Letsos started creating a new menu and renovating the building a year ago before opening Maple Butter Cafe in June. He credited Rodriguez for the café’s menu and website updates.
“We work together,” Letsos said. “I drive Luis crazy, but we get it done.”
But Letsos’ partner in everything is his wife, Olga Letsos.
“We’ve been married 52 years,” Letsos said. “She’s my angel, my everything.”
Cafe specialties
Reese’s Pieces, Oreo and s’mores are three specialty pancakes at Maple Butter Cafe, and the lemon blueberry waffle and chicken and waffles are equally delicious, Letsos said.

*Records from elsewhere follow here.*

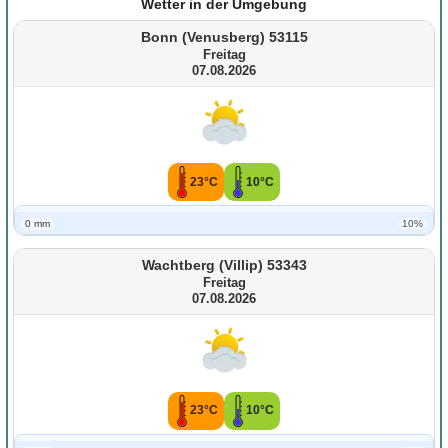
Wetter in der Umgebung
Bonn (Venusberg) 53115
Freitag
07.08.2026
23°C
10°C
0 mm
10%
Wachtberg (Villip) 53343
Freitag
07.08.2026
23°C
10°C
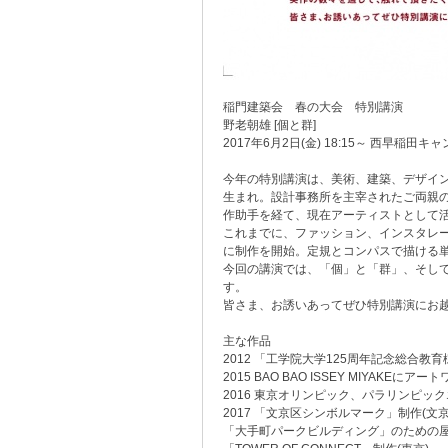
稲門建築会 春の大会 特別講演
野老朝雄 [個と群]
2017年6月2日(金) 18:15～ 西早稲田キ
今年の特別講演は、美術、建築、デザイン
生まれ。設計事務所を主宰されたご両親
作助手を経て、現在アーティストとして
これまでに、ファッション、インスタレー
に制作を開始。定規とコンパスで描ける
今回の講演では、「個」と「群」、そし
す。
皆さま、お誘いあってぜひ特別講演にお
主な作品
2012 「工学院大学125周年記念総合教
2015 BAO BAO ISSEY MIYAKEにア
2016 東京オリンピック、パラリンピッ
2017 「文京区シンボルマーク」制作(文京
「大手町パークビルディング」のための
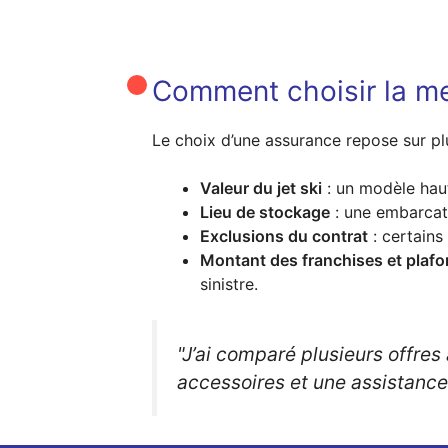
Comment choisir la mei
Le choix d’une assurance repose sur plu
Valeur du jet ski
: un modèle hau
Lieu de stockage
: une embarcati
Exclusions du contrat
: certains
Montant des franchises et plafo
sinistre.
"J’ai comparé plusieurs offres
accessoires et une assistance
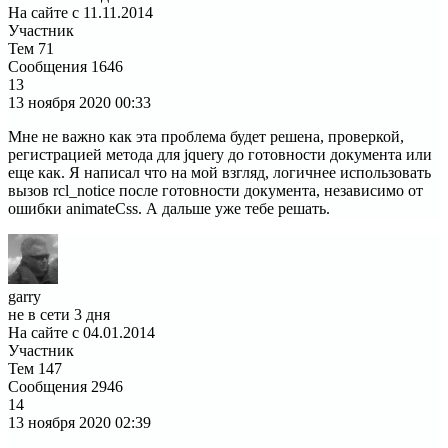
На сайте с 11.11.2014
Участник
Тем
71
Сообщения
1646
13
13 ноября 2020
00:33
Мне не важно как эта проблема будет решена, проверкой,
регистрацией метода для jquery до готовности документа или
еще как. Я написал что на мой взгляд, логичнее использовать
вызов rcl_notice после готовности документа, независимо от
ошибки animateCss. А дальше уже тебе решать.
garry
не в сети 3 дня
На сайте с 04.01.2014
Участник
Тем
147
Сообщения
2946
14
13 ноября 2020
02:39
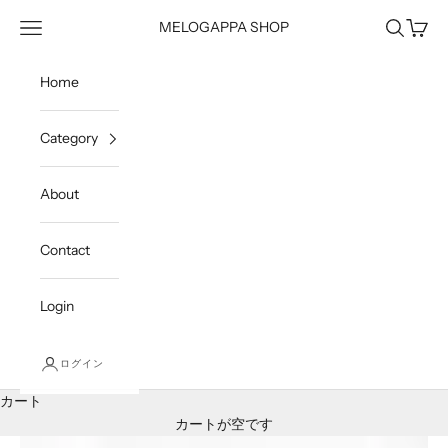
コンテンツへスキップ
メニュー
検索
カート
MELOGAPPA SHOP
Home
Category
About
Contact
Login
ログイン
カート
カートが空です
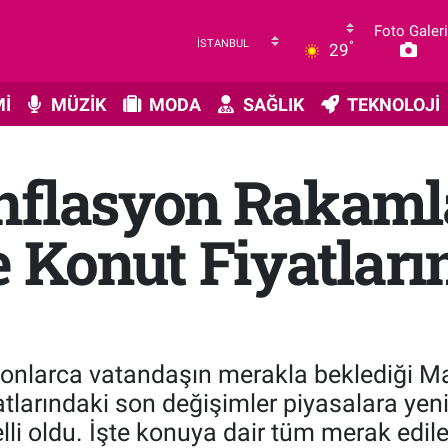
Foto Galeri
°
29
İ
MÜZİK
MODA
SAĞLIK
TEKNOLOJİ
nflasyon Rakamlar
e Konut Fiyatlar
yonlarca vatandaşın merakla beklediği May
iyatlarındaki son değişimler piyasalara yen
elli oldu. İşte konuya dair tüm merak edile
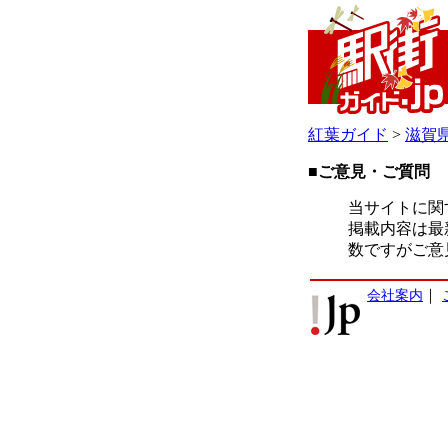
紅葉ガイド
>
滋賀
■ご意見・ご質問
当サイトに関
掲載内容は最
数ですがご意
会社案内
｜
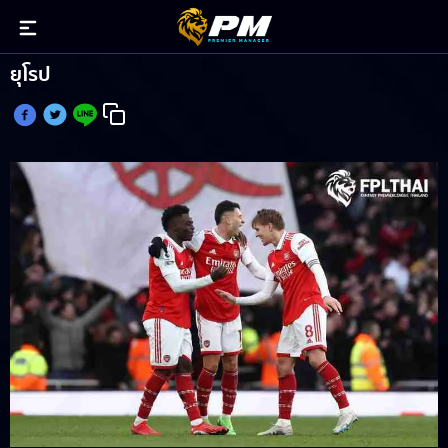
สามประสาน อาร์เซน่อล ยิงแตะหลัก 10+ ทีมสองในลีก
ยุโรป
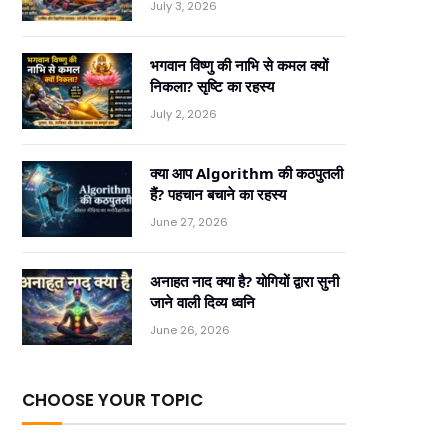
July 3, 2026
भगवान विष्णु की नाभि से कमल क्यों
निकला? सृष्टि का रहस्य
July 2, 2026
क्या आप Algorithm की कठपुतली
हैं? पहचान बचाने का रहस्य
June 27, 2026
अनाहत नाद क्या है? योगियों द्वारा सुनी
जाने वाली दिव्य ध्वनि
June 26, 2026
CHOOSE YOUR TOPIC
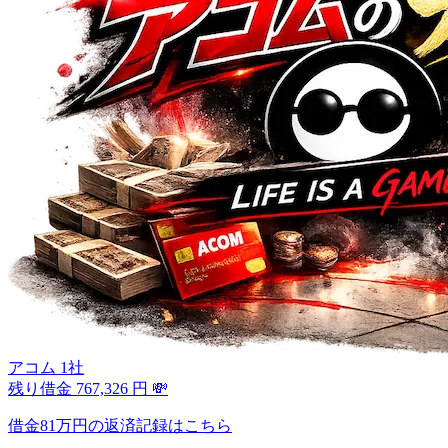
アコム 1社
残り借金
767,326
円
💸
借金81万円の返済記録はこちら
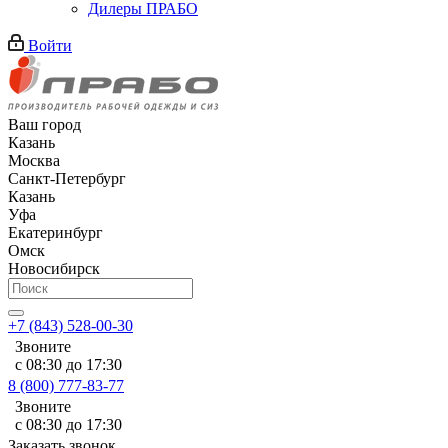
Дилеры ПРАБО
Войти
Ваш город
Казань
Москва
Санкт-Петербург
Казань
Уфа
Екатеринбург
Омск
Новосибирск
+7 (843) 528-00-30
Звоните
с 08:30 до 17:30
8 (800) 777-83-77
Звоните
с 08:30 до 17:30
Заказать звонок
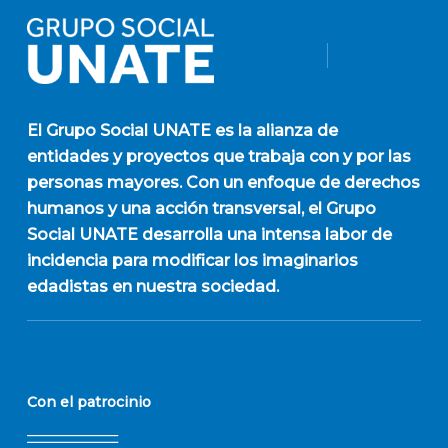
El
Grupo Social UNATE
es la alianza de
entidades y proyectos que trabaja con y por las
personas mayores. Con un enfoque de derechos
humanos y una acción transversal, el Grupo
Social UNATE desarrolla una intensa labor de
incidencia para modificar los imaginarios
edadistas en nuestra sociedad.
Con el patrocinio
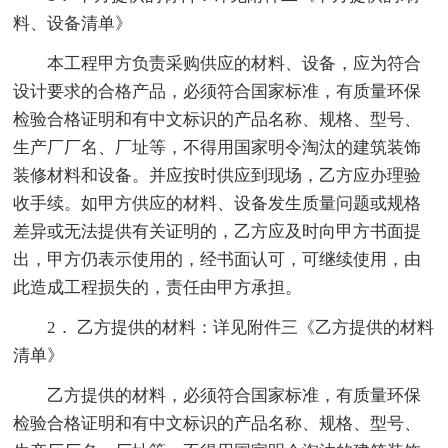
料、设备清单》
本工程甲方负责采购供应的材料、设备，应为符合
设计要求的合格产品，必须符合国家标准，有质量环保
检验合格证明和有中文标识的产品名称、规格、型号、
生产厂厂名、厂址等，不得用国家明令淘汰的建筑装饰
装修材料和设备。并应按时供应到现场，乙方应办理验
收手续。如甲方供应的材料、设备发生质量问题或规格
差异或无法提供有关证明的，乙方应及时向甲方书面提
出，甲方仍表示使用的，经书面认可，可继续使用，由
此造成工程损失的，责任由甲方承担。
2． 乙方提供的材料：详见附件三《乙方提供的材料
清单》
乙方提供的材料，必须符合国家标准，有质量环保
检验合格证明和有中文标识的产品名称、规格、型号、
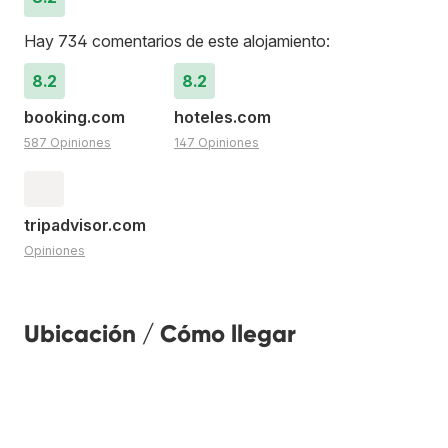
Hay 734 comentarios de este alojamiento:
8.2
8.2
booking.com
hoteles.com
587 Opiniones
147 Opiniones
tripadvisor.com
Opiniones
Ubicación / Cómo llegar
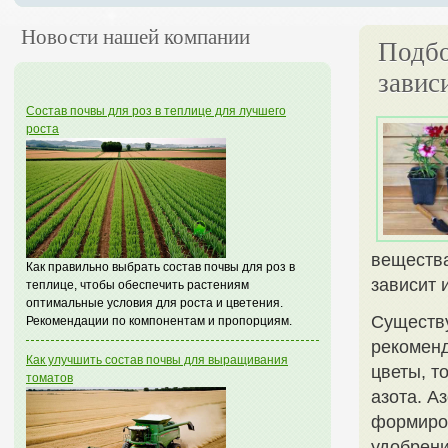
Новости нашей компании
Подбо
завис
Состав почвы для роз в теплице для лучшего
роста
вещества
Как правильно выбрать состав почвы для роз в
зависит 
теплице, чтобы обеспечить растениям
оптимальные условия для роста и цветения.
Существу
Рекомендации по компонентам и пропорциям.
рекоменд
Как улучшить состав почвы для выращивания
цветы, т
томатов
азота. А
формиров
удобрени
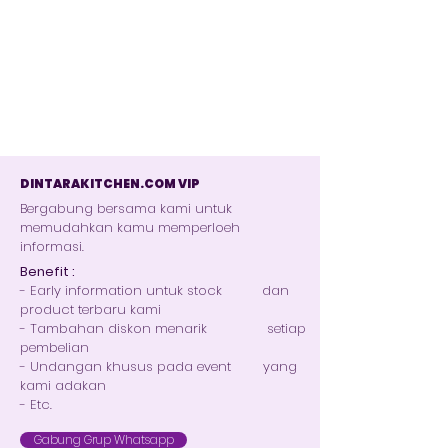
DINTARAKITCHEN.COM VIP
Bergabung bersama kami untuk
memudahkan kamu memperloeh
informasi.
Benefit :
- Early information untuk stock dan
product terbaru kami
- Tambahan diskon menarik setiap
pembelian
- Undangan khusus pada event yang
kami adakan
- Etc.
Gabung Grup Whatsapp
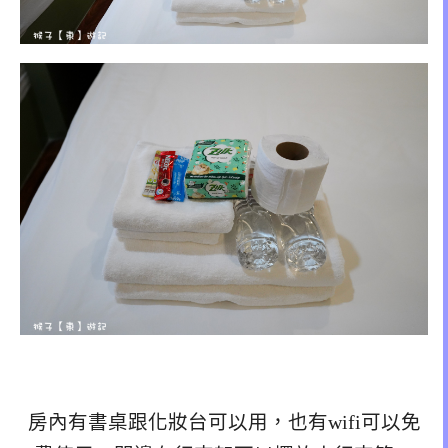
房內有書桌跟化妝台可以用，也有wifi可以免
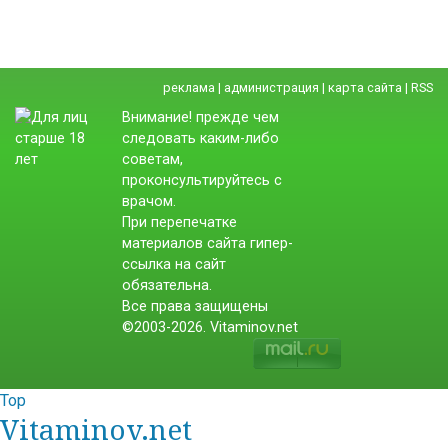
реклама
|
администрация
|
карта сайта
|
RSS
Внимание! прежде чем
следовать каким-либо
советам,
проконсультируйтесь с
врачом.
При перепечатке
материалов сайта гипер-
ссылка на сайт
обязательна.
Все права защищены
©2003-2026. Vitaminov.net
Top
Vitaminov.net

Other specialties include the lox platter (thinly smoked salmon, tomatoes, red onion, and capers served with a toasted bagel and cream cheese) and avocado toast (two slices of nine-grain toast topped with smashed avocado, grape tomatoes, arugula, citrus balsamic glaze, poached eggs and everything bagel seasoning).
The café also serves nine varieties of skillets and eight “benedicts,” Letsos said.
Letsos said popular entrées include the breakfast tacos with carnitas (Mexican pork), the breakfast taco bowl and the down home breakfast bowl: creamy country gravy loaded with crumbled sausage ladled over a biscuit topped with cheesy scrambled eggs and served over seasoned home fries or hash browns.
The al pastor omelets, skillet or tacos include marinated pork, onion, pineapple and pepper jack cheese. The beef in the dishes is certified Angus beef, and the gyro meat is cooked on a spit, Letsos said.
“Everything is made to order,” he said.
Rodriquez said the food moves because Letsos cares about customers.
“Jimmy is always making sure things are right,” Rodriguez said. “When the food comes out, he has the customer taste it to make sure nothing is missing, or he’ll make it a different way to fix it. He always finds a way to make it work, whatever they want.”
Letsos said staff even knows to wipe the grill or cook meat separately in a frying pan for customers with allergies.
“I never want to say, ‘We can’t,’” Letsos said of customizing dishes to meet customers’ needs. “I’m proud of what I’m doing.”